Набор заданий:
- a) Перескажите изучаемый текст в двух предложениях.
- b) За что, согласно изучаемому тексту, сидел баптист?

### Изучаемый текст

На нашем участке среди заключенных был один баптист, бывший глава большой общины. Сидел он, конечно, за «антисоветскую агитацию». По случайности был он земляком Деда — происходил из Брянской губернии. При встрече они вежливо здоровались и никогда не вступали в разговоры, хотя было видно, что Дед рвался в бой.
Однажды я был сильно удивлен, застав в воскресенье у себя в лаборатории баптиста и Деда, мирно беседующих за чаем. Оказалось, что Дед не выдержал — пригласил-таки его в гости для духовной беседы. Они важно пили чай, вприкуску с сухариками. Забавно было слушать, как их беседа уже целый час касалась далеких от религии вопросов: то о помещиках на Брянщине, то о засухе четырнадцатого года. Дед явно избрал выжидательную тактику и первым не хотел касаться главного вопроса — чья вера правильная.

######
### Данные для анализа

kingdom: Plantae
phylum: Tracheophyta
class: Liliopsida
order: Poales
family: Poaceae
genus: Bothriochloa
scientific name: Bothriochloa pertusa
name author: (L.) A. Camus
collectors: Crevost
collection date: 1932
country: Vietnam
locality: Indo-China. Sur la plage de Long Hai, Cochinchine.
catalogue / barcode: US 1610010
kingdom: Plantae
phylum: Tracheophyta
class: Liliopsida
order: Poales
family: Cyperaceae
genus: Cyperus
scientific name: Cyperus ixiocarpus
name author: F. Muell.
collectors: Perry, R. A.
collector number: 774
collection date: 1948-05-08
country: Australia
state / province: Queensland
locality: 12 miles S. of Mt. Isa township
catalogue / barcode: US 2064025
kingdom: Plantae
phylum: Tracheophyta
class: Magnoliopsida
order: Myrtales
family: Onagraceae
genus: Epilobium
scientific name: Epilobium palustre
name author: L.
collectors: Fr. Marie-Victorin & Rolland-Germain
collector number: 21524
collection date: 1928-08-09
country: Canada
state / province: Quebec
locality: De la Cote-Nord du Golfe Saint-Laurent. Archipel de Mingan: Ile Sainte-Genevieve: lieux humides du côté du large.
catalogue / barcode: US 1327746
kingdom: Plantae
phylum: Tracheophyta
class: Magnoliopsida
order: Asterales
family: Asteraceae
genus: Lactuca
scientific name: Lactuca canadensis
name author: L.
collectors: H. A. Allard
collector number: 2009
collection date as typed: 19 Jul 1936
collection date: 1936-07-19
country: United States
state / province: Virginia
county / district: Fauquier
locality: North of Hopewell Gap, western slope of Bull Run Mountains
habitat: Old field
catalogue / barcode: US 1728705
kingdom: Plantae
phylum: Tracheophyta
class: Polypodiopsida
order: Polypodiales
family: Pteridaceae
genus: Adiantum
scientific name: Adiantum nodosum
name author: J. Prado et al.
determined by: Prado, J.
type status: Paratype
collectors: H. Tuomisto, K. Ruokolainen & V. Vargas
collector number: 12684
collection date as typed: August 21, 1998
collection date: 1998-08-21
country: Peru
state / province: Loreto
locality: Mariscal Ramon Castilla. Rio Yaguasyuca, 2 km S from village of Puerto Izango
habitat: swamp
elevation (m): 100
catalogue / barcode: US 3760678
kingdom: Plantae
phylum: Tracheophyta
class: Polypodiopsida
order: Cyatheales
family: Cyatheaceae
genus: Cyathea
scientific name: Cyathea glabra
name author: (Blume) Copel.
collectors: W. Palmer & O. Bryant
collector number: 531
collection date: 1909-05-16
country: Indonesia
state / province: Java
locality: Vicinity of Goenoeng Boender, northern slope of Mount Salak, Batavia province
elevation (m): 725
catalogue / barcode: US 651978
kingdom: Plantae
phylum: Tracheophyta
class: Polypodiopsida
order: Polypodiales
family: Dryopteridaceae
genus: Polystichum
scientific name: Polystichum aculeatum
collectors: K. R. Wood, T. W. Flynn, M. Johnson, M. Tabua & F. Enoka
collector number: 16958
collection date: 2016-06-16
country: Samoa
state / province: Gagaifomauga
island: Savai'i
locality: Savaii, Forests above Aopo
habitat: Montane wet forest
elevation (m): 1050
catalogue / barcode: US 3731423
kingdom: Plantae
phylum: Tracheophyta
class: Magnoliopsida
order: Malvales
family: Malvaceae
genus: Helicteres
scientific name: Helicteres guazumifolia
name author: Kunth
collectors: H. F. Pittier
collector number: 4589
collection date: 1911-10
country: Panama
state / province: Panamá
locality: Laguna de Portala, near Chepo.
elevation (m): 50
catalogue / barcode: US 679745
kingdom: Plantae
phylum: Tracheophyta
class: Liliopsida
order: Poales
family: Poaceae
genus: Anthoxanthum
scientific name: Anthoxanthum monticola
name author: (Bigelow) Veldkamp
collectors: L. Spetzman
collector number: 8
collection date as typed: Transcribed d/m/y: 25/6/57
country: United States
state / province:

######

Ответы к заданиям:
- a) Среди заключенных на участке был баптист, бывший глава большой общины и земляк Деда из Брянской губернии; при встречах они лишь вежливо здоровались и в разговоры не вступали. Однажды в воскресенье рассказчик застал их за чаем в своей лаборатории: Дед пригласил баптиста для духовной беседы, но уже целый час они говорили о далеком от религии, и Дед не хотел первым касаться вопроса, чья вера правильная.

- b) За «антисоветскую агитацию».